Word of the . . . well, the hour, confederates.
“We’ll make sure.”
“Harry needs a safe school. He and his sisters. Fairfield Park is ideal. You’ll see to their fees and transport. Uniforms, supplies, everything. Lunch.”
“Of course.”
She searches his face for sincerity or signs of duplicity. Extends her hand. They shake.
A cop strolls over, a Detective Inspector. He nods to her. “I hear you helped close this case. We should be thanking you.”
“No call for that. It’s done.” Done, dusted, gone. Like Holly Kendrick.
“Nevertheless, well spotted, Miss . . .”
“Call me Shaz. It’s Sharon, actually. Sharon Hill.” She glances at Croft. “But from here on I’ll be trading as Shar. Shar Locke.”
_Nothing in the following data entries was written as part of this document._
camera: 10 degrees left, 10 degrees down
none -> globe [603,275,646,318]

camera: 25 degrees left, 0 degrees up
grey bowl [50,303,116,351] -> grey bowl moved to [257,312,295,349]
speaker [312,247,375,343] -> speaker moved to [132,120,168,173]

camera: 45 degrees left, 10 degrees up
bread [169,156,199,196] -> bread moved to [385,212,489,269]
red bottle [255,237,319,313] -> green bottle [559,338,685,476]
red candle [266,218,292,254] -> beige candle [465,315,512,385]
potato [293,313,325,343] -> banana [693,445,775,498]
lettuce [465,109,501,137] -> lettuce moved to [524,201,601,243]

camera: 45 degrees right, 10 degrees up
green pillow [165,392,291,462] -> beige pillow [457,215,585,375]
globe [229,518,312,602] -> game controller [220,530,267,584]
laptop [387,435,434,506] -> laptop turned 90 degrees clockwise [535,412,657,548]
“That’s . . . unexpected,” Croft says.
“I think you mean irregular.”
Word of the year.
WHERE THERE IS HONEY
by Dana Cameron
Writing settles my mind. Getting the thoughts out of my head and onto the page, with the accompanying smell of ink and the scratch of the pen across fresh paper, has become a daily habit, especially when we are working on a case. Once committed to paper, my whirlwind ideas cease to plague me so terribly. I hate the persistence of memory, questioning the actions I took or did not take on a case, what I observed or did not observe—and always, what might have been. These “might have beens” stretch to eternity, a litany of failure. I have observed a marked lowness of spirits when I do not keep to this ritual, and so try to be constant in it. On some occasions, since my discharge from the army, I have found myself unnerved by new worries, and the ordering of my rampaging thoughts, corralling and quieting them, helps.
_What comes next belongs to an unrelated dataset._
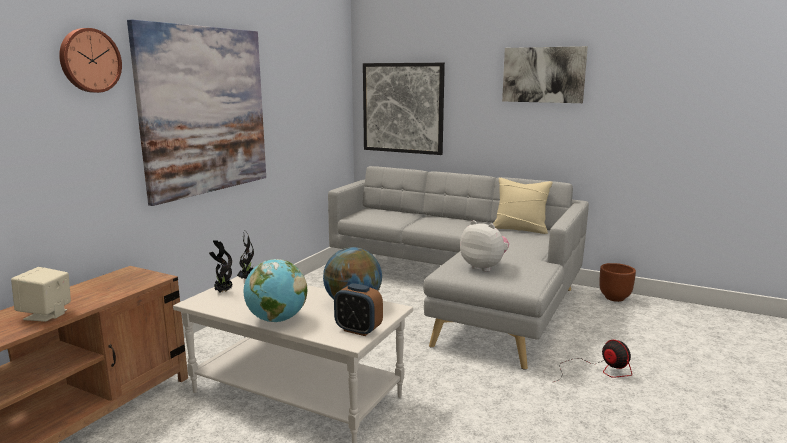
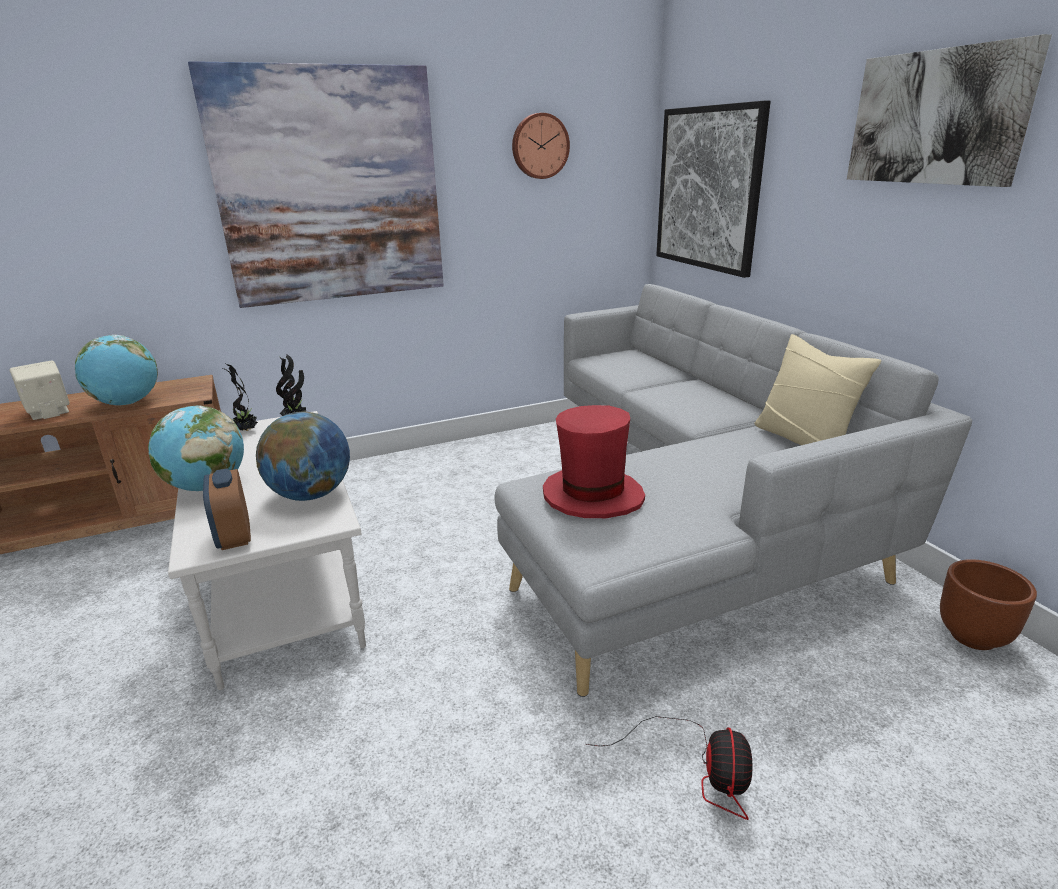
camera: 40 degrees right, 10 degrees up
wall clock [59,28,122,93] -> wall clock moved to [512,113,570,179]
plush toy [460,220,509,272] -> red hat [543,405,645,518]
none -> globe [75,335,158,406]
Indeed, I was busily writing when my friend Sherlock Holmes stalked into the room and hurled himself into a chair that late March evening just a few months after we took up residence together. I had hoped that he would presently close his eyes and doze, as he sometimes did after reviewing the successful completion of the day’s work, but it was not to be. He immediately leaped up again and began to pace, ignoring the brandy and gasogene, snapping his long fingers as if counting time in music or attempting to summon up a stray memory.
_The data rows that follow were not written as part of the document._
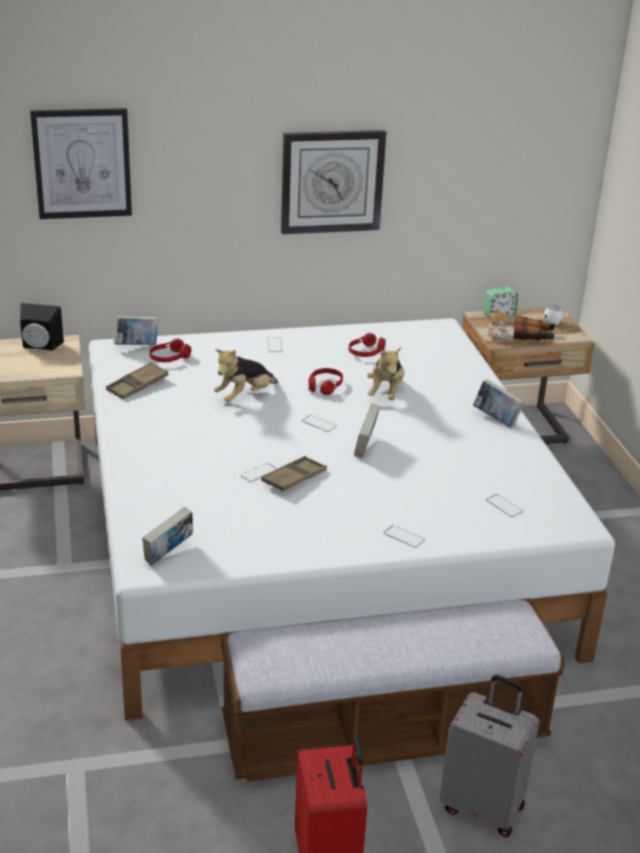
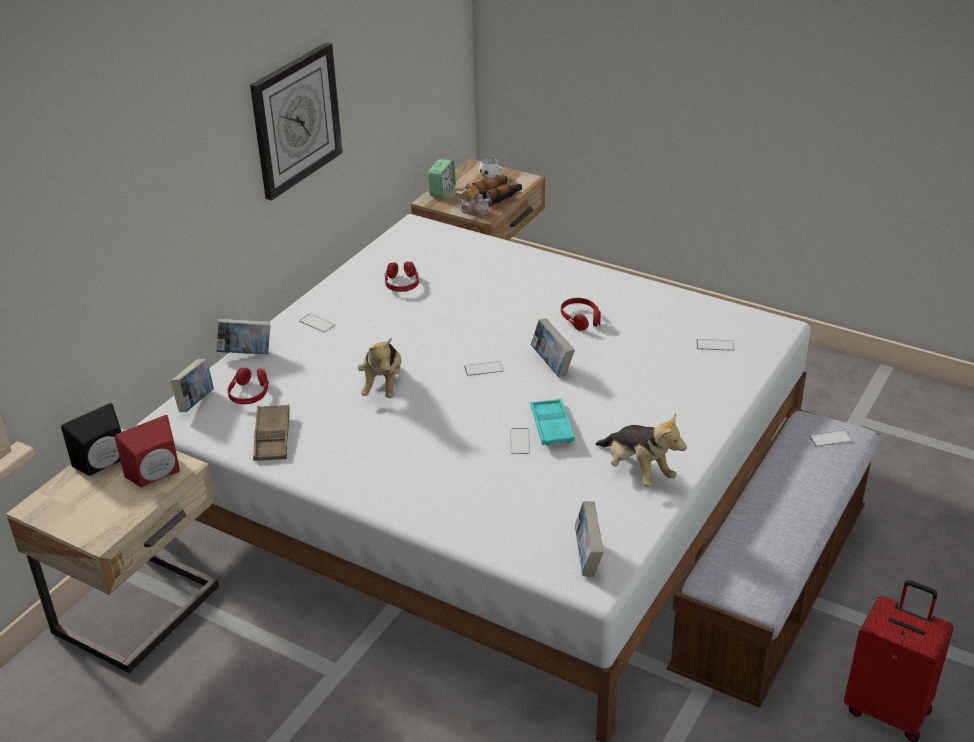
camera: 45 degrees left, 5 degrees up
picture [30,108,132,219] -> none
brown tray [261,456,327,492] -> turquoise tray [531,398,575,446]
red headphones [308,368,343,395] -> red headphones moved to [561,298,601,331]
plush toy [367,347,404,400] -> plush toy moved to [595,413,687,487]
phone [384,525,425,548] -> phone moved to [809,430,852,447]
grey suitcase [440,674,539,837] -> none
book [473,379,525,428] -> book moved to [217,319,271,354]
none -> red speaker [115,415,180,487]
Many would have seen this as rude, juvenile behavior. But for me, alarm bells began to ring. His tenseness often infected me, even as I worked diligently to keep to a quiet life to stave off those terrible spells that come over me, paralyzing and robbing me of all sense. But only this morning he had been bemoaning the swirling yellow fog and the prosaic dun-colored houses across the street.
“You’re writing, Watson.”
I remarked that his powers of observation had never been more acute.
Ignoring me, he continued, giving a description of my day up to this point: an empty surgery office, a walk in Regent’s Park to settle my thoughts, luncheon at home on veal pie, and how my writing was proceeding well, after some pacing, based on the scuffing of the carpet by the desk. I might as well have been the skull he kept on the mantel for all the attention he paid me. I was merely an audience—no, less than that. I was merely the rocks upon which a great cataract crashes, for a flood must rush freely, or else tear up all the earth and everything in its path.
“—and now you are writing up ‘The Clue in Amber’—no, ‘The Adventure of the Unquiet Grave.’”
“Yes.” This recounting of observations was a habit of his, a plaything for a restless mind.